Twitter widget enables querying tweets through Twitter API. You can query by content, author or both and accumulate results should you wish to create a larger data set. The widget only supports REST API and allows queries for up to two weeks back.
To begin your queries, insert Twitter key and secret. They are securely saved in your system keyring service (like Credential Vault, Keychain, KWallet, etc.) and won’t be deleted when clearing widget settings. You must first create a Twitter app to get API keys.
Set query parameters: Query word list: list desired queries, one per line. Queries are automatically joined by OR. Search by: specify whether you want to search by content, author or both. If searching by author, you must enter proper Twitter handle (without @) in the query list. Language: set the language of retrieved tweets. Any will retrieve tweets in any language. Max tweets: set the top limit of retrieved tweets. If box is not ticked, no upper bound will be set - widget will retrieve all available tweets. Allow retweets: if ‘Allow retweets’ is checked, retweeted tweets will also appear on the output. This might duplicate some results. Collect results: if ‘Collect results’ is ticked, widget will append new queries to the previous ones. Enter new queries, run Search and new results will be appended to the previous ones. Define which features to include as text features. Information on the number of tweets on the output. Run query.
Contoh
First, let’s try a simple query. We will search for tweets containing either ‘data mining’ or ‘machine learning’ in the content and allow retweets. We will further limit our search to only a 100 tweets in English.
First, we’re checking the output in Corpus Viewer to get the initial idea about our results. Then we’re preprocessing the tweets with lowercase, url removal, tweet tokenizer and removal of stopword and punctuation. The best way to see the results is with Word Cloud. This will display the most popular words in field of data mining and machine learning in the past two weeks.
Our next example is a bit more complex.
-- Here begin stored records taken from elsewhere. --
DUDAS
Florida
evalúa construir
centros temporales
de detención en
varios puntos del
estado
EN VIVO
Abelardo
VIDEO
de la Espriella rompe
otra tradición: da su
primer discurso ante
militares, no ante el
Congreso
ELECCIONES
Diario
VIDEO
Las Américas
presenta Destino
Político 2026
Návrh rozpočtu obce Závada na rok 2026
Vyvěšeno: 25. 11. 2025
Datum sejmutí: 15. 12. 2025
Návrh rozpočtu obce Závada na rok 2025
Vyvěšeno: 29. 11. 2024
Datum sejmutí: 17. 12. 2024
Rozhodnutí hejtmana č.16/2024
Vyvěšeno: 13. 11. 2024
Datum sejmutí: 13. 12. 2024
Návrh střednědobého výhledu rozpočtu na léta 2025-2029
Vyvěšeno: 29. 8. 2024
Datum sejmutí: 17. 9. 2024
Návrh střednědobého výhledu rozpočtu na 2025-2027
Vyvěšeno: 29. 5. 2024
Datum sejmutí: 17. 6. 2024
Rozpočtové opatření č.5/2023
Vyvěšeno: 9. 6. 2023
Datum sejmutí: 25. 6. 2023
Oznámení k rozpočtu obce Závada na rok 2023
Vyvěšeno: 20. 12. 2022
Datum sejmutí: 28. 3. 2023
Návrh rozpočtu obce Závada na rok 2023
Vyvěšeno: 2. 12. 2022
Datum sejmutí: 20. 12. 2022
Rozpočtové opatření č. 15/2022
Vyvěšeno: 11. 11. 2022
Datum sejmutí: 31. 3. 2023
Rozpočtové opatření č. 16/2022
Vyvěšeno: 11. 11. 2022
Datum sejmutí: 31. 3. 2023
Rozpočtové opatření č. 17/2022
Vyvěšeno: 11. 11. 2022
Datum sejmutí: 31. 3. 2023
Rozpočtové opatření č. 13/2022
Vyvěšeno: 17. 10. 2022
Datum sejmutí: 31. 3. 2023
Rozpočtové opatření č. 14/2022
We’re querying tweets from Hillary Clinton and Donald Trump from the presidential campaign 2016.
Then we’ve used Preprocess Text to get suitable tokens on our output. We’ve connected Preprocess Text to Bag of Words in order to create a table with words as features and their counts as values. A quick check in Word Cloud gives us an idea about the results.
Now we would like to predict the author of the tweet. With Select Columns we’re setting ‘Author’ as our target variable. Then we connect Select Columns to Test & Score. We’ll be using Logistic Regression as our learner, which we also connect to Test & Score.
We can observe the results of our author predictions directly in the widget. AUC score is quite ok. Seems like we can to some extent predict who is the author of the tweet based on the tweet content.